𝙇’𝙖𝙪𝙩𝙤𝙜𝙤𝙡
C’è qualcosa che non torna nel provvedimento del Giudice Sportivo che impone al Tempio due giornate a porte chiuse per presunti episodi di “discriminazione nazionale” durante la partita contro il Lanusei. Una decisione che lascia interdetti.
Chi era presente allo stadio lo sa bene: quella gara si è svolta in un clima assolutamente sereno, corretto, senza contestazioni né tensioni eccessive. Nessuno — né dagli spalti, né a bordocampo — ha percepito episodi che possano in alcun modo essere ricondotti a discriminazione o comportamenti offensivi. Eppure, nonostante questa realtà evidente, arriva una sanzione pesantissima che colpisce una società e una tifoseria intera.
Faccio questo lavoro da trent’anni. Ho visto centinaia di partite e ho assistito anche a contestazioni estremamente accese. Da addetta ai lavori e da radiocronista, nel pieno rispetto del codice deontologico che guida ogni giornalista professionista, non posso che sottolineare — qualora accadesse e ne avessi percezione — comportamenti poco rispettosi nei confronti di chiunque.
Come da richiesta del direttore di gara, ho inviato personalmente le immagini della partita il giorno successivo, insieme alla cronaca integrale, che potrà essere ascoltata per intero. Come società non abbiamo alcun obbligo in tal senso ma è stato fatto proprio perché non c’era alcunché da nascondere. Durante tutta la gara non si è sentito nulla: né cori dal gruppo organizzato, né dalla tribuna. Né io né i colleghi presenti in tribuna stampa o a bordocampo abbiamo percepito nulla di riconducibile ai fatti contestati.
Detto ciò, nessuno mette in dubbio che il sig. Kumbulla possa aver udito una frase irrispettosa — sempre ingiustificabile e da condannare — ma il comportamento di un singolo, non identificato e chiaramente isolato rispetto alle centinaia di presenti, può davvero giustificare un provvedimento così grave?
È una grande anomalia: mentre le società si impegnano ogni settimana per riportare le persone allo stadio, creare entusiasmo e costruire un calcio fatto di partecipazione e comunità, il Giudice Sportivo con provvedimenti del genere ottiene l’effetto opposto.

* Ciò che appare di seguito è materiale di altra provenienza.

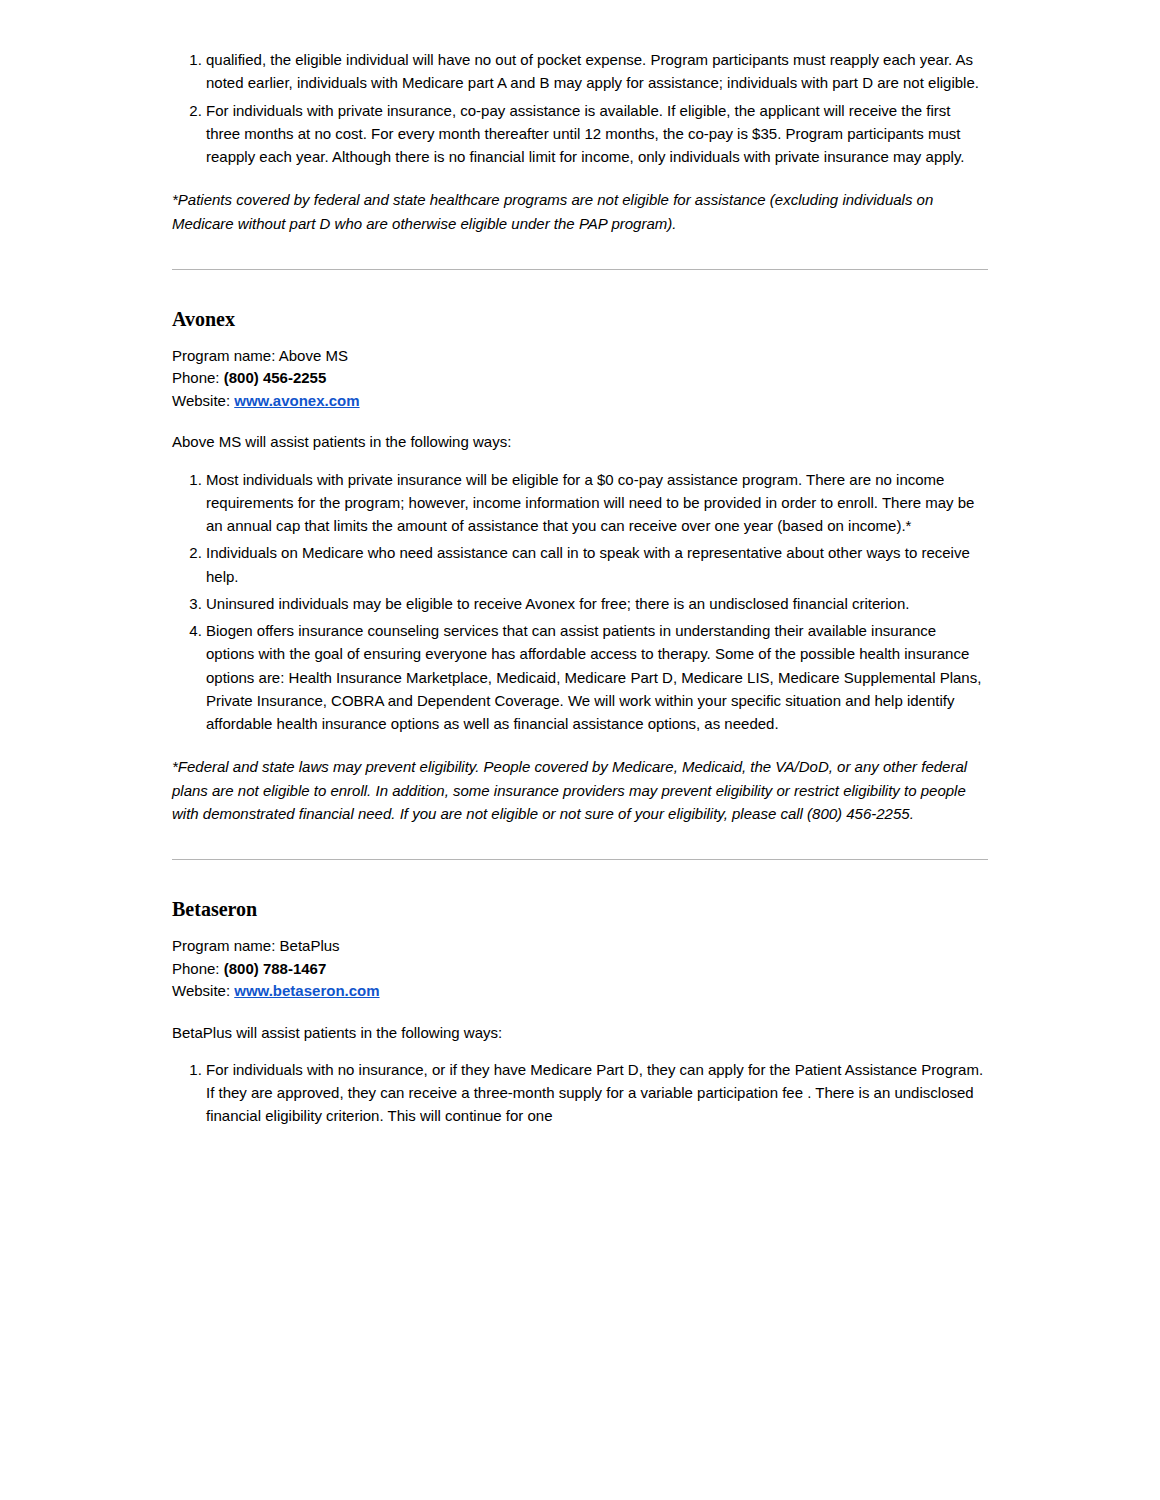qualified, the eligible individual will have no out of pocket expense. Program participants must reapply each year. As noted earlier, individuals with Medicare part A and B may apply for assistance; individuals with part D are not eligible.
For individuals with private insurance, co-pay assistance is available. If eligible, the applicant will receive the first three months at no cost. For every month thereafter until 12 months, the co-pay is $35. Program participants must reapply each year. Although there is no financial limit for income, only individuals with private insurance may apply.
*Patients covered by federal and state healthcare programs are not eligible for assistance (excluding individuals on Medicare without part D who are otherwise eligible under the PAP program).
Avonex
Program name: Above MS
Phone: (800) 456-2255
Website: www.avonex.com
Above MS will assist patients in the following ways:
Most individuals with private insurance will be eligible for a $0 co-pay assistance program. There are no income requirements for the program; however, income information will need to be provided in order to enroll. There may be an annual cap that limits the amount of assistance that you can receive over one year (based on income).*
Individuals on Medicare who need assistance can call in to speak with a representative about other ways to receive help.
Uninsured individuals may be eligible to receive Avonex for free; there is an undisclosed financial criterion.
Biogen offers insurance counseling services that can assist patients in understanding their available insurance options with the goal of ensuring everyone has affordable access to therapy. Some of the possible health insurance options are: Health Insurance Marketplace, Medicaid, Medicare Part D, Medicare LIS, Medicare Supplemental Plans, Private Insurance, COBRA and Dependent Coverage. We will work within your specific situation and help identify affordable health insurance options as well as financial assistance options, as needed.
*Federal and state laws may prevent eligibility. People covered by Medicare, Medicaid, the VA/DoD, or any other federal plans are not eligible to enroll. In addition, some insurance providers may prevent eligibility or restrict eligibility to people with demonstrated financial need. If you are not eligible or not sure of your eligibility, please call (800) 456-2255.
Betaseron
Program name: BetaPlus
Phone: (800) 788-1467
Website: www.betaseron.com
BetaPlus will assist patients in the following ways:
For individuals with no insurance, or if they have Medicare Part D, they can apply for the Patient Assistance Program. If they are approved, they can receive a three-month supply for a variable participation fee . There is an undisclosed financial eligibility criterion. This will continue for one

Le allontana. Le demotiva. Le fa sentire ingiustamente colpite da decisioni che sembrano scollegate dalla realtà dei fatti.
E se davvero una singola persona avesse pronunciato parole fuori luogo, è inaccettabile che a pagarne le conseguenze siano centinaia di tifosi, famiglie e bambini che vivono lo stadio con passione e rispetto. La giustizia sportiva dovrebbe basarsi su fatti riconosciuti, non su percezioni arbitrarie.
Basta guardarsi intorno: ciò che accade allo stadio Manconi è ciò che accade ogni domenica in tantissimi altri campi, anche in impianti da 5.000 spettatori o più, dove il tifo è acceso ma resta nei limiti della sportività. Perché, allora, punire il Tempio? Perché colpire un ambiente che ha sempre dimostrato correttezza e attaccamento ai valori dello sport?
Questo provvedimento non solo è assurdo e ingiusto ma rappresenta un autogol clamoroso per chi dovrebbe tutelare il calcio sardo.
Punire chi vive lo stadio con rispetto e passione significa tradire lo spirito del gioco e minare la fiducia tra società, tifosi e istituzioni sportive.
Serve buon senso, non repressione cieca.
Serve costruire, insieme. Non distruggere.